O subprocurador-geral Lucas Rocha Furtado, do Ministério Público junto ao Tribunal de Contas da União (TCU), pediu à Corte de contas que suspenda o pregão eletrônico do Fundo Nacional de Desenvolvimento da Educação (FNDE), que prevê a compra de 3.850 ônibus rurais escolares com preços supostamente inflados. Como divulgado em reportagem recente sobre o caso, a licitação tem suspeita de sobrepreço de até R$ 732 milhões. O pregão eletrônico está marcado para esta terça-feira (5).
O alerta para o risco de sobrepreço partiu de instâncias de controle e da própria área técnica do fundo, vinculado ao Ministério da Educação (MEC). Documentos do FNDE indicam que o governo aceitou pagar até R$ 567,6 mil por um ônibus de 59 lugares que, segundo a área técnica do fundo, deveria custar, no máximo, R$ 361,8 mil. O edital ainda prevê a aquisição de outros modelos de ônibus, com diferentes capacidades de passageiros.
"O fato descrito é grave e envolve a possibilidade do desvio de assombrosa importância em dinheiro. Mais de R$ 730 milhões em prejuízo ao erário, que podem se converter além disso em prejuízo à democracia, a depender da destinação que, às vésperas do período eleitoral para o pleito nacional, esses recursos venham a ter, como, por exemplo, a composição do chamado 'caixa 2 de campanha'", escreveu Lucas Rocha Furtado na representação que protocolou no TCU nesta segunda-feira (4).
O pedido de suspensão será analisado pelo ministro Antonio Anastasia. Segundo Furtado, as "circunstâncias já bastariam, por si, para demonstrar que a pronta intervenção do TCU se situaria entre as atuações mais importantes às quais essa Corte de Contas já se dedicou". Ele ressaltou que é preciso considerar também que "se trata de possível desvio de recursos da educação, cujo mal funcionamento por carência de recursos causa prejuízos prolongados à sociedade e de difícil reparação".
No documento, o subprocurador-geral lembra o recente escândalo de corrupção envolvendo pastores lobistas no Ministério da Educação, que, segundo vários prefeitos, teriam pedido propina em troca de liberação de recursos no ministério.
"Se já não bastasse o escândalo do favorecimento, por afinidades políticas e pessoais, de lideranças religiosas que levou à demissão do ex-ministro Milton Ribeiro, o setor de educação do governo federal é agora novamente atingido por suspeitas de descalabros administrativos, se não também morais", acrescentou Furtado.
O pedido na representação do MP junto ao TCU é para a Corte determinar "que o FNDE suspenda quaisquer tratativas e tomadas de decisões com relação ao supracitado pregão visando a aquisição de ônibus escolares destinados a atender crianças da área rural, até que o tribunal decida sobre o mérito da questão".
Ele solicitou também ao tribunal a abertura de procedimento para apuração sobre a possível "existência de sobrepreço da ordem de R$ 732 milhões no pregão eletrônico elaborado pelo FNDE para a aquisição de ônibus escolares destinados a atender crianças da área rural".
Na avaliação da Diretoria de Administração do FNDE, o valor global do pregão deveria ficar em R$ 1,3 bilhão.

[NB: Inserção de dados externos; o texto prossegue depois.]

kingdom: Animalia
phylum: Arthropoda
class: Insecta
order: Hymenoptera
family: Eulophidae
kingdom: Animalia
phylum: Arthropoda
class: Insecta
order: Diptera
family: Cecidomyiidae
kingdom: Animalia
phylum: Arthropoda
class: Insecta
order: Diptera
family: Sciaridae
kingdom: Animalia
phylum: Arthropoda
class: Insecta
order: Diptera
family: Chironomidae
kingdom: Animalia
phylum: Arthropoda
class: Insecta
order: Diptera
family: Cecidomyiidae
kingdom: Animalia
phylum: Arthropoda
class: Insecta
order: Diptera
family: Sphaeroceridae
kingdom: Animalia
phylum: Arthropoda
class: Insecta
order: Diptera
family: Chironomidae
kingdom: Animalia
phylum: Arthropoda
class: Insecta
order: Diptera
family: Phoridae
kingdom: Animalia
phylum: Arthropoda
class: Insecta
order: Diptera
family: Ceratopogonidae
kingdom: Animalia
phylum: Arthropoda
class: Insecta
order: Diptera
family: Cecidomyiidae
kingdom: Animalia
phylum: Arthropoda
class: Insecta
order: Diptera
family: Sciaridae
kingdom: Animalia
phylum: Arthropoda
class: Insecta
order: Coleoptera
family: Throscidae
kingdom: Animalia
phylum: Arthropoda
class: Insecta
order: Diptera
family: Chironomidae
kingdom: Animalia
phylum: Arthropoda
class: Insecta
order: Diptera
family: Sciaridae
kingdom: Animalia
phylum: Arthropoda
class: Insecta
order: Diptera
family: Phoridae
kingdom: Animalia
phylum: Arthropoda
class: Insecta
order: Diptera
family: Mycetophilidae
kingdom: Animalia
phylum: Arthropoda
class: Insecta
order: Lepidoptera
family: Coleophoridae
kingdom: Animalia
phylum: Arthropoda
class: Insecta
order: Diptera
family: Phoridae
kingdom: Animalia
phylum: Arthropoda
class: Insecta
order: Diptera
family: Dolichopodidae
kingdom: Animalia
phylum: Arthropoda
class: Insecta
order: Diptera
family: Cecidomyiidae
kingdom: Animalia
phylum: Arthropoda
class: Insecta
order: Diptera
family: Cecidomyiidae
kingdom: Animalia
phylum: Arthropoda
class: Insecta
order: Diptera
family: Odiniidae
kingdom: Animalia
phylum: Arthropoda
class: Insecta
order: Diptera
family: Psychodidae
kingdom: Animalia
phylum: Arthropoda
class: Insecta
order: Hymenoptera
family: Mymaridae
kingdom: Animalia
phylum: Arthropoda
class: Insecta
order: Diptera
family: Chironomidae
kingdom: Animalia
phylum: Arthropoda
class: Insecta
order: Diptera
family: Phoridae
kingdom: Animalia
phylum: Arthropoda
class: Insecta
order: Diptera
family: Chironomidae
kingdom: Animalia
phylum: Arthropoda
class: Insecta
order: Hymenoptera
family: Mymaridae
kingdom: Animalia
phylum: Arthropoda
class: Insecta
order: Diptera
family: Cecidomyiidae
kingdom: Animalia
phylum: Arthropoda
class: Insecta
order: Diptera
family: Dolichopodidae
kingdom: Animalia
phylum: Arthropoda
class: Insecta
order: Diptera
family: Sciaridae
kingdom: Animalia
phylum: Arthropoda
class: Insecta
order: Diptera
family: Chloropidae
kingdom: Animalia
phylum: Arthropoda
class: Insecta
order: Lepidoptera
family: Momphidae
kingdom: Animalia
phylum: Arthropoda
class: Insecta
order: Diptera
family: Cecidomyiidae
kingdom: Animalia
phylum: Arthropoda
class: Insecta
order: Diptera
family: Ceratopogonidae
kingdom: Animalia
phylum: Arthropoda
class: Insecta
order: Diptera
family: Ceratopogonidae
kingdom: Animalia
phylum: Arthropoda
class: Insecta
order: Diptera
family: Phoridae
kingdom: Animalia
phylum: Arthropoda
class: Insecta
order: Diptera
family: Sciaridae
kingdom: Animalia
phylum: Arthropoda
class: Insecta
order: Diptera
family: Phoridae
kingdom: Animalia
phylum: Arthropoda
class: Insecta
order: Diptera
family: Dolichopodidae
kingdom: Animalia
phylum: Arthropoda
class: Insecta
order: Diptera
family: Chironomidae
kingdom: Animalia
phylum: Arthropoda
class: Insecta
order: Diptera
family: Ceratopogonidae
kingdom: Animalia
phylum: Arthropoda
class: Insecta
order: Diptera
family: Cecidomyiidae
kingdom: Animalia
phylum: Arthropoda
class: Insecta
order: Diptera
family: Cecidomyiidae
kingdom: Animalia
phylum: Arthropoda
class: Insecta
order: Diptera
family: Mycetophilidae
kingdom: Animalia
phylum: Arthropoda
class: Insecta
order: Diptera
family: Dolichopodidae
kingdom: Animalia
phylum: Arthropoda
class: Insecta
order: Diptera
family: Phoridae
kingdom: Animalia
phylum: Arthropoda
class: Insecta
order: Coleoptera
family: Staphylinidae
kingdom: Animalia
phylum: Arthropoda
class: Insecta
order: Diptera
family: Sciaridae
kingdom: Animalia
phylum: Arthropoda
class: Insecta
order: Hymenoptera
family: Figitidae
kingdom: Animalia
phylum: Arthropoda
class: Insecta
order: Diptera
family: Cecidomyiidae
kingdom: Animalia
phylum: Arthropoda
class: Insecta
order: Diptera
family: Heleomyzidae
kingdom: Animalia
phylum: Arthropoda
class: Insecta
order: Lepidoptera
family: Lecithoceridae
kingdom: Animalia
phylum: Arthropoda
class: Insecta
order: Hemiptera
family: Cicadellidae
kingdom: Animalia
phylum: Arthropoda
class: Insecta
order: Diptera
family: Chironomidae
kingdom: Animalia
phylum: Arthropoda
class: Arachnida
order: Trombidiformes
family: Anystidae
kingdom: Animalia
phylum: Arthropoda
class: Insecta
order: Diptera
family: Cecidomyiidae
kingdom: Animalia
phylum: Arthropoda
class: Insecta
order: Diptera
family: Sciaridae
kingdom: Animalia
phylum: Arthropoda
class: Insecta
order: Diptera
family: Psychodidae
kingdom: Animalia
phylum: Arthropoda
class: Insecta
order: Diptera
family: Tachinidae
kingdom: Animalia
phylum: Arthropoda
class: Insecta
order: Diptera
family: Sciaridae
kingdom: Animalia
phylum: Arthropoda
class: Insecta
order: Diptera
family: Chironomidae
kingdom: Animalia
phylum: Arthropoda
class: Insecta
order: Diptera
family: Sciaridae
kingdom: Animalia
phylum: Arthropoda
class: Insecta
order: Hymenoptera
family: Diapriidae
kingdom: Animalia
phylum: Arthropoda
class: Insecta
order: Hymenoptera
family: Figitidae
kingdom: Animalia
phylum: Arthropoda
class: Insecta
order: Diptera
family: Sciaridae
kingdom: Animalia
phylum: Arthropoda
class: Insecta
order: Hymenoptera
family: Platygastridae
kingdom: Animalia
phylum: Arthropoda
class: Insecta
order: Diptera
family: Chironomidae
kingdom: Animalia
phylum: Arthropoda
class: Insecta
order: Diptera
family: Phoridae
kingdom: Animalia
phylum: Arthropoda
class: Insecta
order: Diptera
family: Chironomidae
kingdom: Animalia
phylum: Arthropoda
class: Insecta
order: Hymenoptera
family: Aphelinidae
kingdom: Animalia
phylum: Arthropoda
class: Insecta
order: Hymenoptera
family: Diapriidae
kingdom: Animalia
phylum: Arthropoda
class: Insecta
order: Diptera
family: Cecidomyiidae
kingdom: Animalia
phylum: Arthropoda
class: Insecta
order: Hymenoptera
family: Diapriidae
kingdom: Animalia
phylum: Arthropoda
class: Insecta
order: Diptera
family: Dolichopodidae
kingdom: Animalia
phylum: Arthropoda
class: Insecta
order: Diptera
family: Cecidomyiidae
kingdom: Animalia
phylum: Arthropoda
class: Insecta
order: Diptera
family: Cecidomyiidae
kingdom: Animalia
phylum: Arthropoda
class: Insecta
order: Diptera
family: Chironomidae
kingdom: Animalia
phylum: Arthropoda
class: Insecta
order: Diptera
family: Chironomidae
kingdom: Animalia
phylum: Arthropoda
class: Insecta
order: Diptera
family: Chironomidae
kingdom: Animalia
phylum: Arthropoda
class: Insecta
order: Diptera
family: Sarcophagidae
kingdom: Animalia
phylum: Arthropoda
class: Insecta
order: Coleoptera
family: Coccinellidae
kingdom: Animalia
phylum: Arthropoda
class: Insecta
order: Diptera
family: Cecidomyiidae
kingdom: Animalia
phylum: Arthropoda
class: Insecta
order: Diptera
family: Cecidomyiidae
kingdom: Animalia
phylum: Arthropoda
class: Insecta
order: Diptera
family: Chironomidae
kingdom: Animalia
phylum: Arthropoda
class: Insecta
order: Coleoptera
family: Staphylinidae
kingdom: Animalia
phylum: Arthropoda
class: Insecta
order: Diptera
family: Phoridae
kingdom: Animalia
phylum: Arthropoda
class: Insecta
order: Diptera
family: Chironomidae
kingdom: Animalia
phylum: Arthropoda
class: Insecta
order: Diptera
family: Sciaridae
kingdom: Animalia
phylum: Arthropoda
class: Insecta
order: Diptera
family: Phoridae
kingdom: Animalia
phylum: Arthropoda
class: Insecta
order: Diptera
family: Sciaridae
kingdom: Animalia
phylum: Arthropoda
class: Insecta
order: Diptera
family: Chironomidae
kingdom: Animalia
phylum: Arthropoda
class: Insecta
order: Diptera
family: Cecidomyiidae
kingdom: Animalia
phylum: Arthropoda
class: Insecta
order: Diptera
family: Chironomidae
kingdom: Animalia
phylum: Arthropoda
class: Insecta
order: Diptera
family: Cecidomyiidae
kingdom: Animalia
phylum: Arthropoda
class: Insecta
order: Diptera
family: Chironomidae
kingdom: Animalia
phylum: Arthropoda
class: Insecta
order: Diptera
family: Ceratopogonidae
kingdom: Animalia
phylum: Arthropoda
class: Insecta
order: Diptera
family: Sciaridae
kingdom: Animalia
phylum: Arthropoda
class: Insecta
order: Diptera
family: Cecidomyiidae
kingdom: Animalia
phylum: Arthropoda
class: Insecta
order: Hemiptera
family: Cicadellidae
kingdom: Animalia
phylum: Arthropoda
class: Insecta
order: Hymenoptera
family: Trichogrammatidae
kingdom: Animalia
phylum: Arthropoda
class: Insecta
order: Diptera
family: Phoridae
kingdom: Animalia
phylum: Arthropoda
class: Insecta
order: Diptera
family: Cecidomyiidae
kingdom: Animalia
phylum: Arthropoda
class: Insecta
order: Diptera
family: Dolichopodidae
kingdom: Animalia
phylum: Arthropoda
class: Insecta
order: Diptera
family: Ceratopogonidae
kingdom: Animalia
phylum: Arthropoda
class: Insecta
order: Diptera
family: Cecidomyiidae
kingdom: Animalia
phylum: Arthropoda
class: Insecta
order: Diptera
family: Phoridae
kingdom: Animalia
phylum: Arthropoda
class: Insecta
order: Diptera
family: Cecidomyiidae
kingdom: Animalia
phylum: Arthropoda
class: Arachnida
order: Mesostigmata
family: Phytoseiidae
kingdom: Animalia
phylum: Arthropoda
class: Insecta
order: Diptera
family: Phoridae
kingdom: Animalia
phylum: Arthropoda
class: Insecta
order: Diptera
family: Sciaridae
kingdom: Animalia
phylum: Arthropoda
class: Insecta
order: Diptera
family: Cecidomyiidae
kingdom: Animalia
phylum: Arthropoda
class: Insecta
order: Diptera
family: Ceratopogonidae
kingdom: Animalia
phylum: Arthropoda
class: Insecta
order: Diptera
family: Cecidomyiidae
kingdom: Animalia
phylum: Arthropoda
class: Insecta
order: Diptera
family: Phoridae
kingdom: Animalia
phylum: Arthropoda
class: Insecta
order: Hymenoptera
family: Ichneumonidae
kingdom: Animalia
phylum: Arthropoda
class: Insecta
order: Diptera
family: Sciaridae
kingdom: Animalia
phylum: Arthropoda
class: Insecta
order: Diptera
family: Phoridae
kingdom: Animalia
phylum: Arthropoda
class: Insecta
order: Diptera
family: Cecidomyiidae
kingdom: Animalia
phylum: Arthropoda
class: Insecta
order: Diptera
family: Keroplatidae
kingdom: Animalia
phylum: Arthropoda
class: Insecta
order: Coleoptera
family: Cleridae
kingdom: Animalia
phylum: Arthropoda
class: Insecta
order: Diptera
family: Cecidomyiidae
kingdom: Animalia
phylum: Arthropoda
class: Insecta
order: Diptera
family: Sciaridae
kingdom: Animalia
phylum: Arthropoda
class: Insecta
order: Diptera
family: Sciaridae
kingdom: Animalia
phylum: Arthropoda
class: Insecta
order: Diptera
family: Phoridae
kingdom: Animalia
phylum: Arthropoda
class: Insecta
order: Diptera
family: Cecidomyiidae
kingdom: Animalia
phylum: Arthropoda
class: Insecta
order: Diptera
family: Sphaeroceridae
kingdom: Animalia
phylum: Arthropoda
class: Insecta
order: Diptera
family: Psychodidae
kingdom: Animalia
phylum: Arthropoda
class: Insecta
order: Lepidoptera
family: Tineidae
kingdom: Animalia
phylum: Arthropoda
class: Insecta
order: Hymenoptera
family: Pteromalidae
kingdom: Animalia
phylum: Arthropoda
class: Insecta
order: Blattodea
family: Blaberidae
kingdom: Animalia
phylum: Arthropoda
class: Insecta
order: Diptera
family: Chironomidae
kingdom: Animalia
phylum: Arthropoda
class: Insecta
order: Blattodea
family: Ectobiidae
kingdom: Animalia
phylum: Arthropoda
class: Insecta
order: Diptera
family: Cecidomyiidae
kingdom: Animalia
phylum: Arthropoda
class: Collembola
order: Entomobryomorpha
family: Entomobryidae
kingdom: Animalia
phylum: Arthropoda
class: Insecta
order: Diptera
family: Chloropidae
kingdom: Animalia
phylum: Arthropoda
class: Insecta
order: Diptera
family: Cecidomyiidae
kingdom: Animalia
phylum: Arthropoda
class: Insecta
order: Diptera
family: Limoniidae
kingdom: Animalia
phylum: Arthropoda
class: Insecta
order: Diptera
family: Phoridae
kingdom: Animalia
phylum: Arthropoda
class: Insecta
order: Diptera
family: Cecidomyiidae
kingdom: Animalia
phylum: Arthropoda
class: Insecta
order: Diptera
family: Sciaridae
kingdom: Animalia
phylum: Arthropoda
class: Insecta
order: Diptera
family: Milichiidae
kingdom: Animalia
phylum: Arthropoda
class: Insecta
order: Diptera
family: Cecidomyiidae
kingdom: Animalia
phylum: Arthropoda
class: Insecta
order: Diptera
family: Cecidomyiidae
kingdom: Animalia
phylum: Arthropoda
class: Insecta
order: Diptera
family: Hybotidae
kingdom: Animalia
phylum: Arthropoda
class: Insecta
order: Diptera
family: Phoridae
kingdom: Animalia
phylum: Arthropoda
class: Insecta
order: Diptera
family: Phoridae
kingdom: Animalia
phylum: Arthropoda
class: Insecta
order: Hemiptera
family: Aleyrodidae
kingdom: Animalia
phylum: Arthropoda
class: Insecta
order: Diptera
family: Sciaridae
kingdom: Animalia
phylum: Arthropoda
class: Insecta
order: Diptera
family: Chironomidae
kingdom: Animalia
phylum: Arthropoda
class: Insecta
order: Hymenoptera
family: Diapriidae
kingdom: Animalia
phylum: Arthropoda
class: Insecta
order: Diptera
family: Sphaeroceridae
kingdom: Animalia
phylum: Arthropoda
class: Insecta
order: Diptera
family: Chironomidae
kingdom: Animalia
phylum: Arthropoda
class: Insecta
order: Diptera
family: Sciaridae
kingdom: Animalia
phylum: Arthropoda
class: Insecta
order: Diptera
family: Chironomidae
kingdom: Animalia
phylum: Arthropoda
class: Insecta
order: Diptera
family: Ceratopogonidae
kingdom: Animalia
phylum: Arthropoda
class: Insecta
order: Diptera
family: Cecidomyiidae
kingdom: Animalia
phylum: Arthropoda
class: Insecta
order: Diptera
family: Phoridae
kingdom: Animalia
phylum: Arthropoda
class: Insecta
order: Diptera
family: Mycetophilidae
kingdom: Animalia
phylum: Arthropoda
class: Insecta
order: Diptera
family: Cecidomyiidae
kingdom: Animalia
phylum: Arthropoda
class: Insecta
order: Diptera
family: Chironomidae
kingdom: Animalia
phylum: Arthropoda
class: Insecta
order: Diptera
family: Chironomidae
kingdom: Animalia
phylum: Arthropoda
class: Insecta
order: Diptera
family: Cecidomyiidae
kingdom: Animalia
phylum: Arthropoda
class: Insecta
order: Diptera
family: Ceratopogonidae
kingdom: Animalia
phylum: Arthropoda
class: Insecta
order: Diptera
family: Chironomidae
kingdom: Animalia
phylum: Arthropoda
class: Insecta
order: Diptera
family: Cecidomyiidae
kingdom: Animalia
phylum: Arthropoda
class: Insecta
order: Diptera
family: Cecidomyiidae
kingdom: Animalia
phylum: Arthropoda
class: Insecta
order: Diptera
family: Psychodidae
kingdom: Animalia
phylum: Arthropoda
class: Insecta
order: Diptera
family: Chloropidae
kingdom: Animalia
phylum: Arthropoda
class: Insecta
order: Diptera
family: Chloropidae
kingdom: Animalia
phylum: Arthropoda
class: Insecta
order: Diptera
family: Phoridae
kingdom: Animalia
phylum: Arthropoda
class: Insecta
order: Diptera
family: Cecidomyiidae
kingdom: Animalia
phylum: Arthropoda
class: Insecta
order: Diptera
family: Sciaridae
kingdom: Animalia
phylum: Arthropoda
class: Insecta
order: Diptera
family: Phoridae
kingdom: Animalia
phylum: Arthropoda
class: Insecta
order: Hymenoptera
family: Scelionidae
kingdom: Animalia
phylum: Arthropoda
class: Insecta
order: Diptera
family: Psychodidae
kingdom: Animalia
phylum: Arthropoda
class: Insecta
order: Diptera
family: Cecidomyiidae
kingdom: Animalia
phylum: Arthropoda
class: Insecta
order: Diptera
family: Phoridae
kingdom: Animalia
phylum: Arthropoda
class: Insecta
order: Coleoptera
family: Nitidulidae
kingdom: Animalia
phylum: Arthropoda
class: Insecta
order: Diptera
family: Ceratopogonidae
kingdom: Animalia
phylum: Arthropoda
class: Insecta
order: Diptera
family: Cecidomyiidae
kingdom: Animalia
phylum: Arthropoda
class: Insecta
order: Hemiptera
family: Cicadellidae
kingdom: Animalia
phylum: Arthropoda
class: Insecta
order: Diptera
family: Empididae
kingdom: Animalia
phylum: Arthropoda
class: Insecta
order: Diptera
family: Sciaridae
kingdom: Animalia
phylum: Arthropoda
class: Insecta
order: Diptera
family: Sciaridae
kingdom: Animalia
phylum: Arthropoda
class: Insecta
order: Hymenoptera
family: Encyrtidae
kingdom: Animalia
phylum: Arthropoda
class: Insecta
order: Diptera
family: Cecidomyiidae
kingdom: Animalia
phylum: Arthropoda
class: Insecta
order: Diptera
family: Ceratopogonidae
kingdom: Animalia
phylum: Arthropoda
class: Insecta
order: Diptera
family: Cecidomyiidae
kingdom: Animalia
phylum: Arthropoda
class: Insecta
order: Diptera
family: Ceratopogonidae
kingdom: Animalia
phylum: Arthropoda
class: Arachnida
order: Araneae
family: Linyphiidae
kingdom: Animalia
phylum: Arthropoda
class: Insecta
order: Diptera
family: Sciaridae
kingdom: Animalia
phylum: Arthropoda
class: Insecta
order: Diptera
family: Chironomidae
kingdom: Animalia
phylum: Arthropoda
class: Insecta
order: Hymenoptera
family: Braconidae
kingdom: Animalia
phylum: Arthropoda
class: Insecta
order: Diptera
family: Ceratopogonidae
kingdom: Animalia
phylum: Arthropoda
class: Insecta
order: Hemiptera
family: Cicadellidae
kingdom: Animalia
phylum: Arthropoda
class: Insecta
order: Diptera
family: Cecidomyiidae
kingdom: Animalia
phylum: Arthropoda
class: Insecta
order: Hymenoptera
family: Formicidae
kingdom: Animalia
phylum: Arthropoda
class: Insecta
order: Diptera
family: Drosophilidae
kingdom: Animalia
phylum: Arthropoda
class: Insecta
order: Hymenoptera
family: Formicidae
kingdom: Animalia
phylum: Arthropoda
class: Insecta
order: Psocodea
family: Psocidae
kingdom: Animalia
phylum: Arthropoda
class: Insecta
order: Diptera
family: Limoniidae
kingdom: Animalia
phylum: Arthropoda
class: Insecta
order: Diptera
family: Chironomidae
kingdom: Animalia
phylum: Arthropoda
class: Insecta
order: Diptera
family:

Mas, por decisão da Diretoria de Ações Educacionais, chefiada por Gharigam Amarante — nome ligado ao presidente nacional do PL, Valdemar Costa Neto —, o preço total foi estimado em R$ 2 bilhões. O presidente do fundo é Marcelo Ponte, que foi chefe de gabinete do atual do ministro da Casa Civil, Ciro Nogueira, no Senado.
Apesar de alertas da área técnica da Procuradoria Federal e da Controladoria-Geral da União, a respeito do possível sobrepreço, Gharigam e Ponte mandaram a licitação seguir e fizeram pequenos ajustes que praticamente não alteraram o preço dos ônibus.